Солнце выйдет. Чёрно-белый и мрачный станет снова яркой палитрой пляжей и бирюзы.

И автор – сразу туда, в хорошей компании.

Где полные лёгкие и щебет.

Уникомблдиотиды в анналах истории

Как-то раз одна известная ведущая, чьё имя нельзя произносить вслух, но всё про здоровье знающая, заявила во всеуслышание, что коронавирус – «чудо чудесное». Сказала негромко, чтобы никому не было слышно, – на видео со всероссийским охватом. Жаль, не в глаза родственникам ушедших от ковида. В общем, залезла Великая Стёбуэсса, назовём её так, в анналы истории через первый смыслоиспускательный канал.
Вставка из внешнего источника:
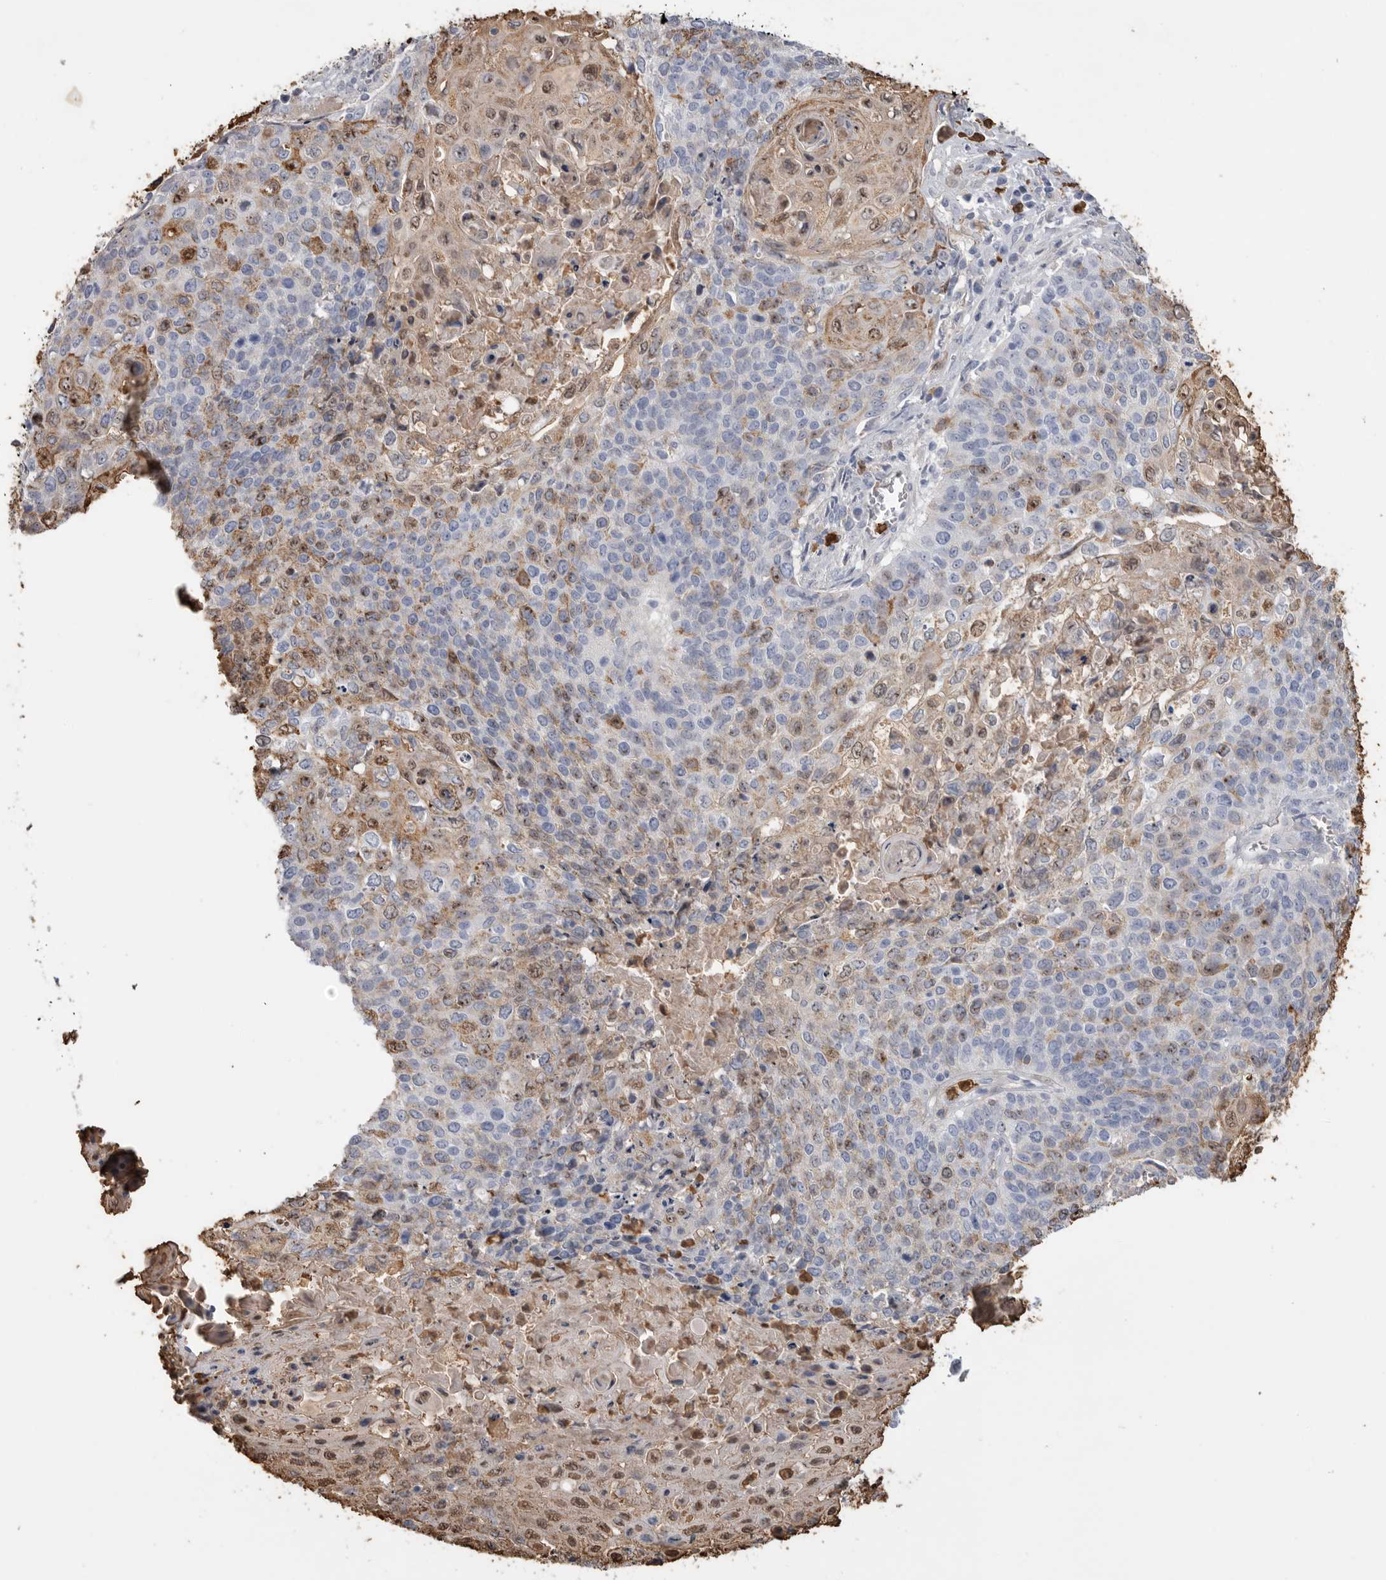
{"staining": {"intensity": "moderate", "quantity": "<25%", "location": "nuclear"}, "tissue": "cervical cancer", "cell_type": "Tumor cells", "image_type": "cancer", "snomed": [{"axis": "morphology", "description": "Squamous cell carcinoma, NOS"}, {"axis": "topography", "description": "Cervix"}], "caption": "This is an image of immunohistochemistry (IHC) staining of cervical cancer, which shows moderate expression in the nuclear of tumor cells.", "gene": "CYB561D1", "patient": {"sex": "female", "age": 39}}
Ковырнула синекдоху народного внимания пальцем. Оглянулась добрыми диоптриями глаз. Улыбкой зелёные стены подъездов в Улан-Удэ и Урюпинске натянула. А в анналах – темно. Чернильно-пыльно. Мышами пахнет. Летучими. Это ж, говорит, что за аромат такой? Чудо-чудесный? Прям как дома себя почувствовала. Как-то многовато неароматных людей на планете стало. Должны все одинаково пахнуть. Мышами таблетированными, плесенью сдобренными, спиртом спрыснутыми.
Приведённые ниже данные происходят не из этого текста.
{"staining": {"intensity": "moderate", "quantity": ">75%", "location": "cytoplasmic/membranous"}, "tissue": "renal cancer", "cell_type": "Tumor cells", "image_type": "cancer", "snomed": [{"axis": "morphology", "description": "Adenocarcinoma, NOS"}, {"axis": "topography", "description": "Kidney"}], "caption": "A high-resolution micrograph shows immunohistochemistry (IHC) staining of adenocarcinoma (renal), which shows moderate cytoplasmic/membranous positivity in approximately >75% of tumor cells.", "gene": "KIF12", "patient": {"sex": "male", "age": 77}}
Анналы истории раздвинули биологическую массу мозга Великой Стёбуэссы. И так слегка подивились. Уважаемая, а что у вас тут? У всех нейроны. Под восемьдесят пять миллиардов. А у вас – масса. Непонятной консистенции. И очки везде почему-то разбросаны. С добрыми глазами. Водой по киселю плавают. А сверху – нефтемасляные пятна с водомерками. С паучьими лапками, чёрной вдове на зависть. Анналы истории, никогда такого не видев, отправили с уважением и искренним имейл Чарльзу Дарвину. Тот отвлёкся слегка пингом биологического пангенезиса и подумал, цинично-научно так, с жёстко-эмпирической многотомной формулировкой: «Оба-на! А моя книга „Происхождение видов“ неполна. Рано я её в ноябре 1859 года опубликовал. Надо было в ХЗ-2.0.2.0-й заглянуть. Это же новая ветка эволюции. От амёбы – сразу в мозг, на человеческий похожий». Потом вгляделся микроскопом с увеличением в один миллион раз. А там вместо нейронов – необычные амёбы! С выделениями через первоканальную сократительную вакуоль! С длинным геномом! В котором должно быть шестьсот девяносто миллиардов нуклеотидов! А тут – всего один или два, и то непонятно что. Подумали, посовещались. И назвали: уникомблдиотиды!

Это же открытие!!!

Даже Туманность Андромеды прослезилась от счастья широким форматом на колени «Пленников железной звезды». Фильм такой есть. (Т9, конечно, улыбчиво подсказал, как правильно. Но знакомый майор предупредил заранее. Пока я даже подумал, чтобы подумать, что пора уже нормально сказать. Но к звёздам на погонах и при исполнении я всегда с уважением. С пониманием их нелёгкой бдящей бздящих работы.)